Demand for delivery, but switching to delivery has its costs
In order to boost income, restaurants are considering delivery applications in addition to offering takeout. Such applications take a commission from restaurants that sign up to be advertised on the app. The commission percentage ranges from twenty to thirty percent from every order that gets delivered, anecdotal reports suggest.
Marven’s has been present on DoorDash. Kostopoulos says they decided to add themselves on an additional application, Skip the Dishes, after earnings went down.
“The applications charge us,” he said. “But nothing’s for free. The electricity, the gas, the bills are coming.”
Financial aid
As the COVID-19 pandemic has evolved, Prime Minister Justin Trudeau has announced financial assistance programs such as the employment insurance and Canada Emergency Revenue Benefit for employees whose jobs have been lost or affected due to the pandemic.
Small businesses in the dining industry can receive up to $40,000 in non-interest loans backed by the federal government under the $25 billion Canada Emergency Business Account program. Access to these loans will be interest free for the first year, as per Trudeau’s announcement on March 27.
“These schemes can really help us keep our business running,” Malhi said. “Until things look up, we will be able to pay for our groceries.”
However, owners want to understand the details of financial assistance plans. “My accountant is looking into how the government’s plan relates to our business,” Kostopolous said.

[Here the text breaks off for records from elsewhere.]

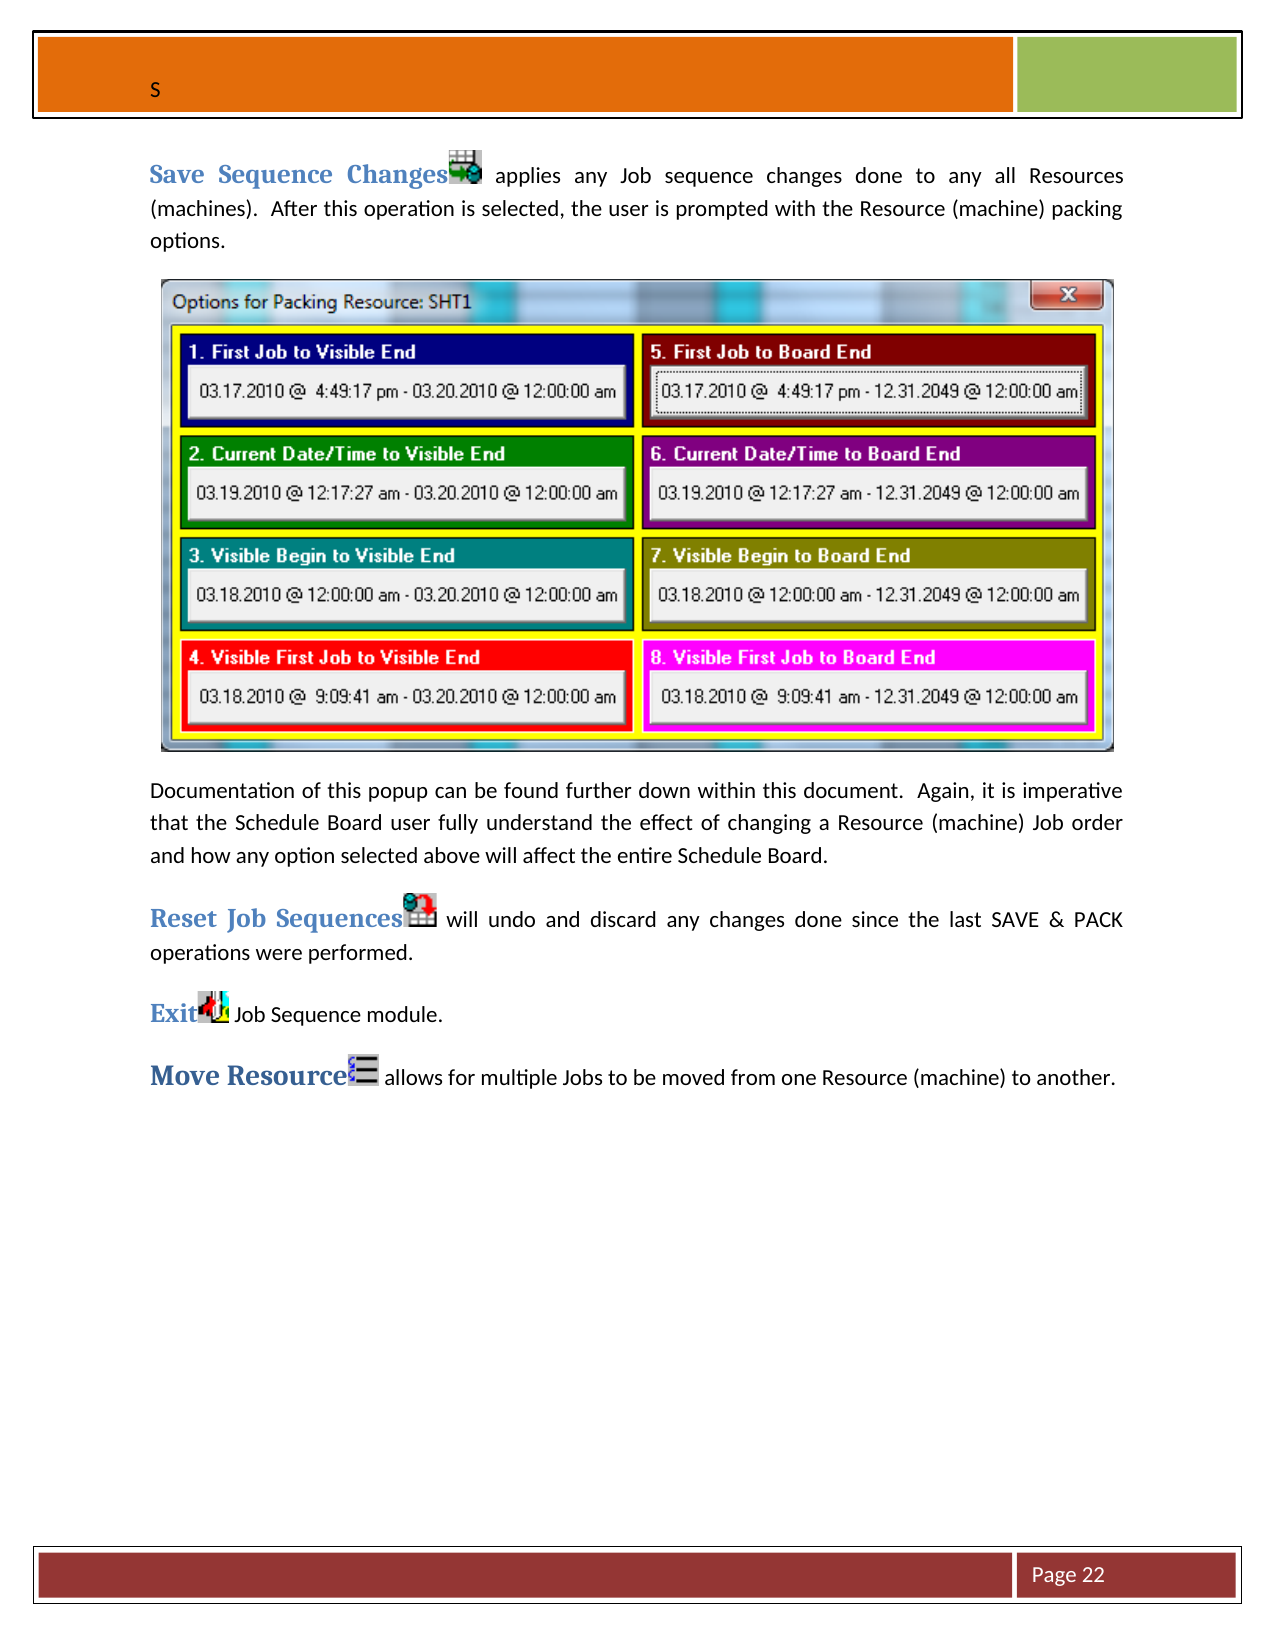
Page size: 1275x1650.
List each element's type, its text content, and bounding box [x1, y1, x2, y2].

picture [197, 991, 229, 1023]
text Save Sequence Changes applies any Job sequence changes done to any all Resources (machines). After this operation is selected, the user is prompted with the Resource (machine) packing options. [150, 150, 1125, 254]
text Documentation of this popup can be found further down within this document. Again, it is imperative that the Schedule Board user fully understand the effect of changing a Resource (machine) Job order and how any option selected above will affect the entire Schedule Board. [150, 776, 1125, 869]
picture [448, 150, 482, 184]
text Move Resource allows for multiple Jobs to be moved from one Resource (machine) to another. [150, 1054, 1125, 1093]
text Reset Job Sequences will undo and discard any changes done since the last SAVE & PACK operations were performed. [150, 894, 1125, 966]
text Exit Job Sequence module. [150, 991, 1125, 1029]
picture [347, 1054, 379, 1086]
picture [403, 893, 437, 927]
picture [161, 279, 1114, 752]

On March 30, Trudeau announced that small businesses who have seen 30 percent fall in revenue can qualify for a 75 percent subsidy. If eligible, smaller shops in the Montreal dining scene could keep their business open for takeout and delivery.
Food as connection
Owners are sympathetic to concerns that customers have during this time. “When customers can’t they can’t tell what precautions may or not be taking place, they might prefer to stay at home,” Malhi said.

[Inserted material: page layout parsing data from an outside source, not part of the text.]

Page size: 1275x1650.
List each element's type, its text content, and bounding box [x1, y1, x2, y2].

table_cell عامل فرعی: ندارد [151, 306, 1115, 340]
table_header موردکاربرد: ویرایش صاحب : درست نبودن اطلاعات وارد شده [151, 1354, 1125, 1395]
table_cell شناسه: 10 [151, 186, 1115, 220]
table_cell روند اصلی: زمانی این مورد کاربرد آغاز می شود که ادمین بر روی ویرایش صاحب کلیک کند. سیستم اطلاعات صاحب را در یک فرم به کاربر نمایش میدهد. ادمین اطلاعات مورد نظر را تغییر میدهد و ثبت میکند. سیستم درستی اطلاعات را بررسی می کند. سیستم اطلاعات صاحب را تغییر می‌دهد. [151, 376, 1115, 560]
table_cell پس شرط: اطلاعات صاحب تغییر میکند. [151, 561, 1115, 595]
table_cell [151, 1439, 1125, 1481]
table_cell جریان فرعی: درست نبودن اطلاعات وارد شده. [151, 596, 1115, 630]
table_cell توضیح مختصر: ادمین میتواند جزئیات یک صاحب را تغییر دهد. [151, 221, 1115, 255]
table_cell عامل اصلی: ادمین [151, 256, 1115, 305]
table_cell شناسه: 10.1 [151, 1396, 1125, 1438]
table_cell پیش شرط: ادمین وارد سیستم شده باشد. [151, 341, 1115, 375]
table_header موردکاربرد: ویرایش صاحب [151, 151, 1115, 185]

“I work alone, but food is a personal business to me,” Nantha said. “Rich people and poor people, everybody needs to eat. It’s been meaningful to provide people with [food] so they don’t have to leave the house.”
When asked how the local community can support the family, Kostopoulous said, “By ordering food. We do our best. We are giving people and have been. We will help out people who are struggling too.”